### What the task asks
Transcribe each entry exactly as it appears, leaving out any picture it holds.

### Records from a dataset
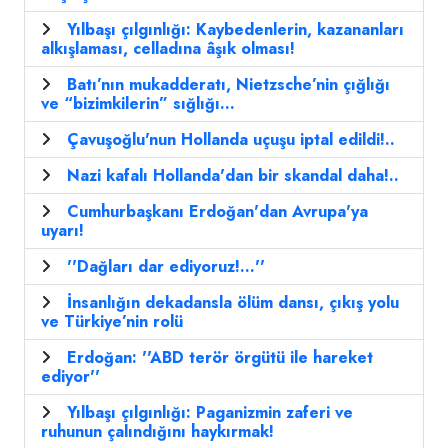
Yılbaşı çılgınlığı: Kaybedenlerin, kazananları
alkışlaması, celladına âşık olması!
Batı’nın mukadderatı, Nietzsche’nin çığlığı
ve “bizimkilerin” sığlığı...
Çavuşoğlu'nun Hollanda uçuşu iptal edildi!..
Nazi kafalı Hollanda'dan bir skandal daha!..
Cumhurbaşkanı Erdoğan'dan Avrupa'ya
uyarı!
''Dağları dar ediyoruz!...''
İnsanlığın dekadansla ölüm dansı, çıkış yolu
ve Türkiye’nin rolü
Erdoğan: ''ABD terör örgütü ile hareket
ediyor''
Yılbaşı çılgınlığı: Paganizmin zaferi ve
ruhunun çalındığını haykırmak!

### Solution to the problem
Yılbaşı çılgınlığı: Kaybedenlerin, kazananları
alkışlaması, celladına âşık olması!
Batı’nın mukadderatı, Nietzsche’nin çığlığı
ve “bizimkilerin” sığlığı...
Çavuşoğlu'nun Hollanda uçuşu iptal edildi!..
Nazi kafalı Hollanda'dan bir skandal daha!..
Cumhurbaşkanı Erdoğan'dan Avrupa'ya
uyarı!
''Dağları dar ediyoruz!...''
İnsanlığın dekadansla ölüm dansı, çıkış yolu
ve Türkiye’nin rolü
Erdoğan: ''ABD terör örgütü ile hareket
ediyor''
Yılbaşı çılgınlığı: Paganizmin zaferi ve
ruhunun çalındığını haykırmak!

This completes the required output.